Forecasting is an inexact science. However, some traits can improve one’s ability to project the future with accuracy (to an extent). In Superforecasting, Philip Tetlock and Dan Gardner discuss some important qualities of superforecasters, including:

  • Employing a philosophical outlook that is cautious, humble, non-deterministic
  • Having a thinking style that is open-minded, curious, reflective and numerate
  • Utilizing a forecasting style that is pragmatic, probabilistic, analytical and can be thoughtfully updated when necessary
  • Having a work ethic full of grit and a mindset oriented toward growth

While it is possible to become a superforecaster, it is rare to find a single person possessing all the above characteristics and even more uncommon to find someone who can consistently use the above approach in a non-biased, clear-headed manner.

In reading Lazard Asset Management’s June 2019 Insights article entitled The Art and Science of Forecasting, the author points out that in study after study, researchers have discovered that forecasts are primarily inaccurate largely due to the existence of well-known biases. Other techniques may be used to combat the biases and improve forecasting accuracy:

  • Remembering that “the future is a horizon, not a point.” Providing a range of outcomes is preferable to providing a single point. To predict that the S&P 500 is going to end the year at exactly 3,074 seems both ridiculous and unhelpful, as opposed to providing a range, let’s say somewhere between a level of 2,925 and 3,225, which seems more credible and likely.
  • The evidence also suggests that forecasts made in isolation are not as accurate as those undertaken using a team approach. There appears to be a “wisdom in teams” effect that shows up across the studies. Teams do well as do averages of individual forecasts.
  • Assigning confidence ratings to one’s predictions assists in increasing accuracy. Too often, we take a black and white approach, when, in reality, there are shades of gray in between.

As Annie Duke says in her national bestseller, Thinking in Bets, “when we express our beliefs, they don’t generally come with qualifications. What if, in addition to expressing what we believe, we also rated our level of confidence about the accuracy of our belief on a scale of zero to ten? Forcing ourselves to express how sure we are of our beliefs brings to plain sight the probabilistic nature of those beliefs, that what we believe is seldom 100% or 0% accurate but, rather, somewhere in between.” Duke astutely goes on to say, “incorporating uncertainty into the way we think about our beliefs comes with many benefits. Acknowledging uncertainty is the first step in measuring and narrowing it.”

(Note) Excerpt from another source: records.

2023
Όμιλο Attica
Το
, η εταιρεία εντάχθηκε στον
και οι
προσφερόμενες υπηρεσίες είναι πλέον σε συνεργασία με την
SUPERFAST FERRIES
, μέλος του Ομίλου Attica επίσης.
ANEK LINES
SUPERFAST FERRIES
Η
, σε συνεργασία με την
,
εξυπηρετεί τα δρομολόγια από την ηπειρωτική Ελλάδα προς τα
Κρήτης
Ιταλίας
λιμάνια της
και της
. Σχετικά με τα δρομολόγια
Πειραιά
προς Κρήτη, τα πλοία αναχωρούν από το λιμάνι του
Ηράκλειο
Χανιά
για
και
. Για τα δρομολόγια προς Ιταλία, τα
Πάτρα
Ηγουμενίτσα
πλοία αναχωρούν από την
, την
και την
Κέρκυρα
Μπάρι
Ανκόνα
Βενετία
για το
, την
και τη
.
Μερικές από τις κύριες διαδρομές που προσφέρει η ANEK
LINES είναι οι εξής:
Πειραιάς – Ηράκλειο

While forecasting is fraught with peril, some steps can be taken that help to alleviate the possibility of a missed forecast. At Wolf Group Capital Advisors, while we strive to be superforecasters, we are humbled to know that we cannot predict the future. Therefore, when building client portfolios, we always assess and monitor the prevailing risks in the economic and financial environment, giving us the ability to construct durable portfolios for the long-term and to optimize the risk to return trade-off. Our vigilant yet non-deterministic approach allows each investor to be comfortable holding their diversified portfolio regardless of the current market environment, with a consistent reminder that the future horizon is long-term.